• _WORK TASK 1_
In the text on chronic illness fears below, why does the fear that the illness will get worse take hold? Answer in one to three sentences.
• _WORK TASK 2_
Continue the text on chronic illness fears below, starting after its final sentence.

• _STUDY TEXT_
We all know fear when it comes to chronic illness. Here are some fears we have to deal with because of our illnesses.
The fear it will get worse
We know illnesses tends to ebb and flow. We have had times when it is worse. And so the fear. What if it gets worse again? What if it gets worse than it Ever has been? What if it continually gets worse as I age?
And we know how hard it was to adapt and cope with our bad times. And so we fear the Impact of what will happen if it gets worse. We can live in this fear. We have to live our lives in the now, but it doesn’t mean this fear isn’t something we think about.
The fear we will no longer be able to work
Our health may be at the point where it is difficult to work and we are just trying our best to hold onto our job. We fear the income instability it will cause. Being unable to pay our bills and obligations. Fear that we will lose an important part of our self-worth. Fear the disability process which as we all know isn’t an easy process to endure. And what do you do in the meantime? Starve? It is a lot to stress over and worry about.

• _MATERIAL PROVIDED_
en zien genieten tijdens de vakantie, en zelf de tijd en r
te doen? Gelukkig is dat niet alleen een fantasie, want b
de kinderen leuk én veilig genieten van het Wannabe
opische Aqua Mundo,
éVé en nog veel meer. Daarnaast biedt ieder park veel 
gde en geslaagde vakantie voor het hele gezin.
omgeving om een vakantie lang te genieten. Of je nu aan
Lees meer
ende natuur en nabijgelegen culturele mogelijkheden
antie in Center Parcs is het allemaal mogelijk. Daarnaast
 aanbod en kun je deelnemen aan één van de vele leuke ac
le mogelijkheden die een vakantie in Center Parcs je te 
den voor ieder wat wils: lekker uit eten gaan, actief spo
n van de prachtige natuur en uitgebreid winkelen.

• _RESULT 1_
Chronic illness tends to ebb and flow, and people have already lived through times when it was worse. They know how hard it was to adapt and cope during those bad times, so they fear what a worse spell would do to them.

• _RESULT 2_
We fear we will lose our partner
Divorce rate for chronically ill is 75% which is quite a bit over the norm. Poor health is a constant stressor and the financial instability adds another stressor. We may have difficulties with our partner understanding as is. Or had arguments about these issues. And we fear we can’t communicate our side, our worries, our fears.
We fear it will never get better than it is
If we are in a particular bad spot where the symptoms are severe and we are not functioning well at all… we fear it will never get better than it is. No one, absolutely no one, wants to live in survival mode.
We fear the impact our health has on those around us
This leads to a lot of guilt, low self-worth and self-hate as well. But we fear the impact it has on our kids, our spouse, our families and friends.
We fear doing things for fear it will lead to pain
This is what is called avoidance behavior. When we do not do something not because of the pain in the moment, but because we anticipate it will cause pain. We fear a flare. We fear we will immediate regret it. Or will suffer for days after. But sometimes we are right. And it is a matter of knowing our limits and pacing.